# Youroshiku onegai shimasu!



## leathej1 (Jan 26, 2008)

Hi - just checking in from Chandler, AZ. I am currently studying Kenjutsu and would like to study Iaido very soon. My background is in internal arts such as Kempo, Aikido and Baghua. I also have a strong addiction to Taiga dramas.


----------



## arnisador (Jan 26, 2008)

Welcome! Kenjutsu and iaido would be a neat combination!


----------



## theletch1 (Jan 26, 2008)

Welcome aboard!  I think you'll find many similar things in iado and the aikido you've studied.  The foot work should be very close.


----------



## IcemanSK (Jan 26, 2008)

Welcome to MT.


----------



## 14 Kempo (Jan 27, 2008)

Hello and welcome to MartialTalk ... enjoy!


----------



## stone_dragone (Jan 27, 2008)

Greetings and welcome to MT!


----------



## Kacey (Jan 27, 2008)

Welcome, and happy posting! :wavey:


----------



## morph4me (Jan 27, 2008)

Hello, and welcome to MT


----------



## leathej1 (Jan 28, 2008)

Wow, friendly group! Thanks for the warm welcome, and a special shoutout to my New York peeps.


----------



## Sukerkin (Jan 28, 2008)

Konnichi wa, *Leathe*, hajimemashite.

Which style of iai are you looking into studying?  Regardless, it'll be a pleasure to have another slinger-of-steel around the place :tup:.


----------



## Steel Tiger (Jan 28, 2008)

Hello and welcome to MT.


----------



## JBrainard (Jan 28, 2008)

Ave.


----------



## leathej1 (Jan 28, 2008)

Sukerkin said:


> Konnichi wa, *Leathe*, hajimemashite.
> 
> Which style of iai are you looking into studying?

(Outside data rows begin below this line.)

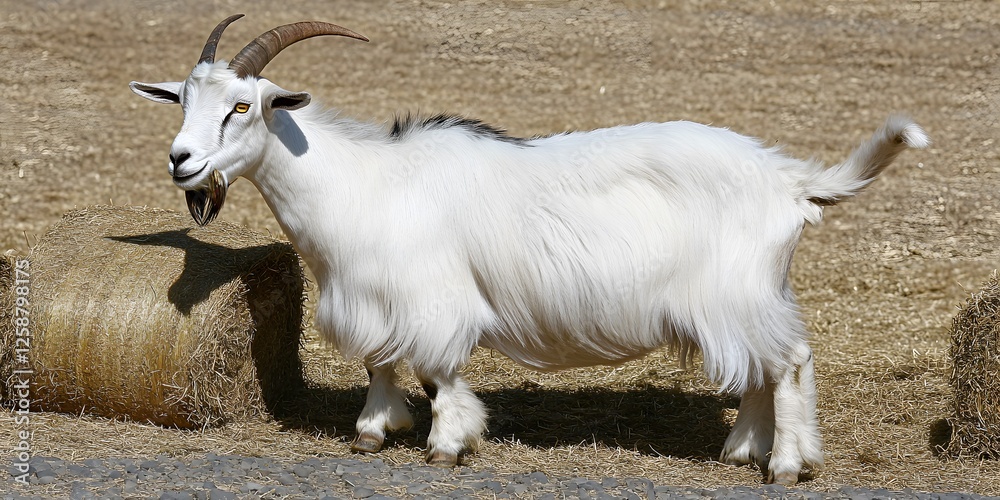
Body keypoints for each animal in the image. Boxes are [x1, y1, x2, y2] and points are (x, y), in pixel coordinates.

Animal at [130, 15, 928, 485]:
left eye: (243, 106)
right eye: (183, 102)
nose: (182, 162)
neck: (364, 182)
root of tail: (790, 180)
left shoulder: (434, 298)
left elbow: (438, 369)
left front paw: (447, 443)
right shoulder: (375, 297)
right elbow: (381, 360)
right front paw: (374, 431)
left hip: (739, 291)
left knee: (789, 363)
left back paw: (786, 465)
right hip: (746, 296)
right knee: (762, 369)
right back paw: (744, 450)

Regardless, it'll be a pleasure to have another slinger-of-steel around the place :tup:.


 
Well, the most logical would be Araki Ryu, since Kenshin Dojo is in Phoenix. I am also reading a book on Eishin Ryu right now. There is also a Shinkendo school close by, if I get the urge to cut things. Right now, I am taking it slow and putting my effort into kenjutsu.


----------



## HKphooey (Jan 28, 2008)

Welcome to MT.


----------



## KempoGuy06 (Jan 29, 2008)

Welcome to MT

B


----------